Women are the new men. Females run the world. Or as that gang of ponytails prophetically sneered on the playground ages ago when we were but a wee Nostril: Girls rule, boys drool.
For proof, look no further than the Nose household of 2013. All the high-level planning, thinking and AP calculus is done by females. Snores Truly, meanwhile, is left to do mindless manly tasks (fixing a toilet, disposing of spiders, watching football) while a TV ad for erectile dysfunction plays in the background.
“This is the age of knowing how to get things done,” a masculine voice-over says, while Viagra Man is shown making fire with flint and a pocket knife.
OK, but who gets things done the right way? Women. First off, they’d never forget to bring a lighter to a campout.
Tacoma accepts this postfeminist reality better than anyone.
We are, after all, a city whose name is taken from a native word for a mountain shaped like a woman’s large, powerful bosom.
A city where City Manager T.C. Broadnax recently defended the right of women not to have to wear pantyhose at City Hall.
In a rare bit of good news for men, we’re pretty sure that right applies to us, too.
Can’t spell Tacoma without ma: Now T-Town has notched a few more points on the Double X revolution scorecard. Hanna Rosin, author of “The End of Men and the Rise of Women,” will speak next week at the University of Washington Tacoma.
Rosin will headline the prestigious 2013 Paulsen Lecture, named for the late Arthur Paulsen — a Tacoma native who, ironically, was a man.
According to Rosin, the traditional man is losing his dominant place in the classroom, the workforce, the family, even (gasp) the boudoir. And “cardboard man,” as she calls him, has shown no sign of changing.
In addition to her matriarchal manifesto (womanifesto?), Rosin is a senior editor at The Atlantic. Maybe she should work at “No Duh” magazine instead. Her observations seem fairly routine around these parts. Consider:
- Two of the city’s most influential educators — the Tacoma school district superintendent and the UWT chancellor — are not men.
- Washington state’s two U.S. senators are similarly not of the male persuasion.
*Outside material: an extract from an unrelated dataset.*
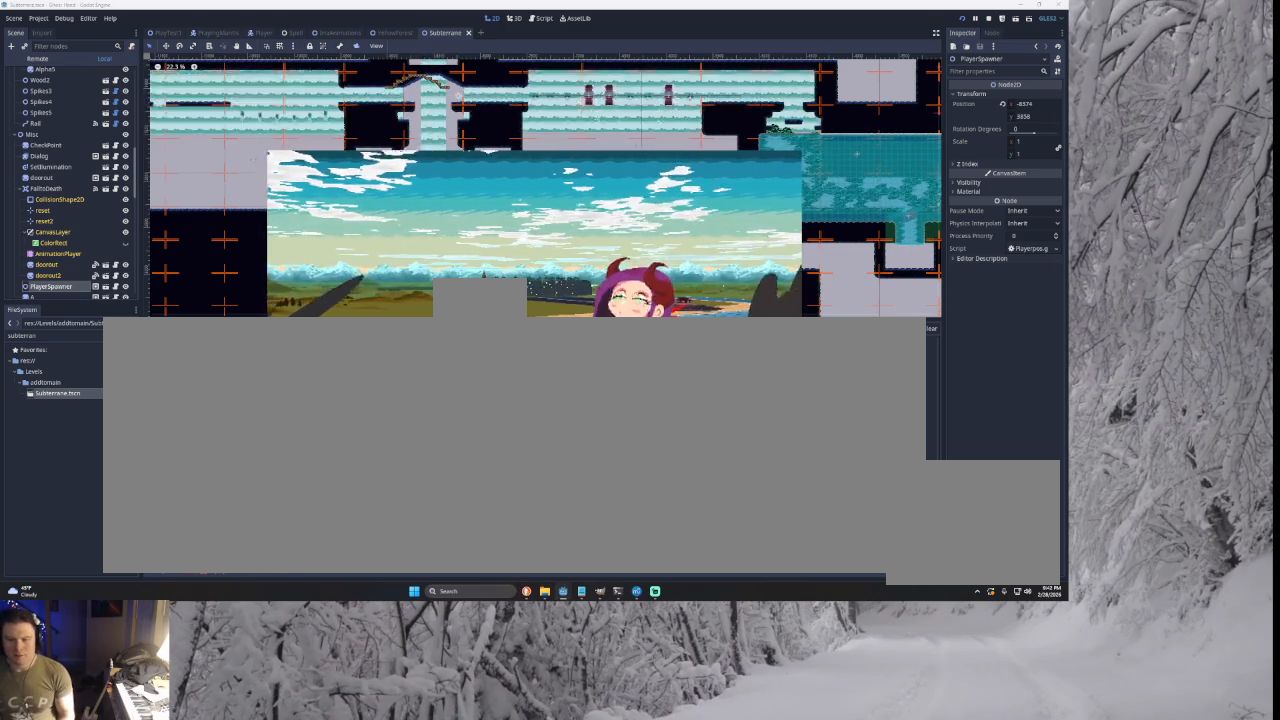
{"buttons": [], "left_stick": "center", "right_stick": "center", "events": [[167, "left_stick", "center"], [300, "left_stick", "down"], [433, "left_stick", "center"]]}
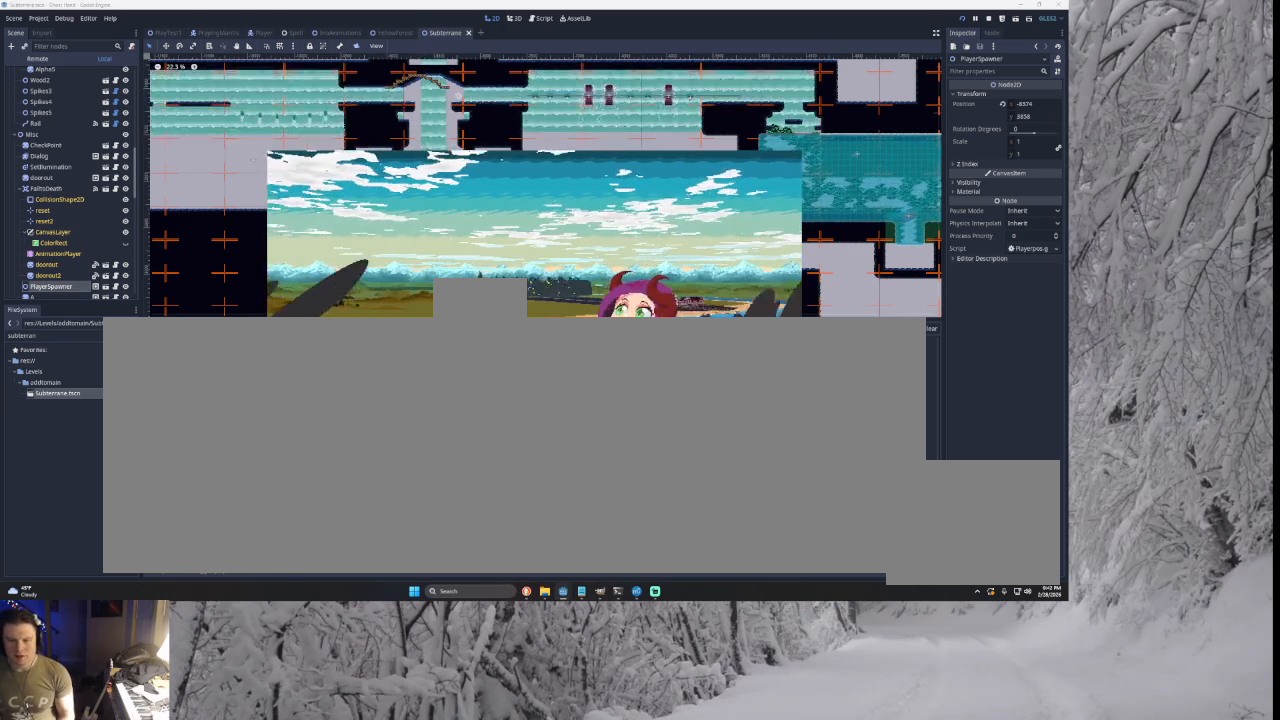
{"buttons": [], "left_stick": "center", "right_stick": "center", "events": [[167, "left_stick", "up"], [300, "left_stick", "center"], [367, "CIRCLE", "down"], [500, "CIRCLE", "up"]]}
Ditto the Tacoma mayor and Pierce County executive. So entrenched are these bigwigs that they’ve faced no serious political challenges, whether from men or other oppressed special interest groups. Why run against them when you’ll just get manhandled?
- Early figures at UWT this year show 57 percent of new students are not guys. (And why would they want to be?)
Frankly, none of this behavior is very ladylike.
Manhood’s last stand: It might be happening in Meekerville.
All five members of the Puyallup School Board are fellas. Same goes with the six good old boys of the Puyallup City Council.
The closest thing to gender diversity (or any diversity) can be found in a Council District 3 seat.
Who’d have guessed the most female-minded institution in town is the Washington State Fair Board. It has one woman. Still, with a strong majority of 11 men on the board, the old motto still stands:
Dude the Puyallup.
We surrender!: The war on drugs, that is. TV newsman Stephen Colbert pointed this out in his usual Cronkite-esque manner this week as he coined new nicknames for us and that other hash-loving state.
Cheech-orado and Washing-Chong.
Speaking of the illustrious Cheech and Chong, they’re doing a gig at the Emerald Queen Casino next month.
While they’re here, maybe they can pick up some consulting work for the state Liquor and Ganja Control Board. The could drive down to Olympia in their legendary van made of weed.
Pot for potholes: That’s what a Michigan lawmaker calls his idea to legalize wacky weed in his state and spend all the tax revenues on road repairs.
Laugh all you want, Tacoma. But if Proposition 1 fails next month, it might not seem like such a dopey thing to try.
Norm’s back in form: At a local transportation forum the other night, Congressman Emeritus Norm Dicks showed up to advocate for the ports of Tacoma and Seattle.
He described them as being “under attack from the Canadians.”
The image is frightful: A flotilla of warships sailing under the Maple Leaf flag and attacking the Hylebos. Filled with Mounties.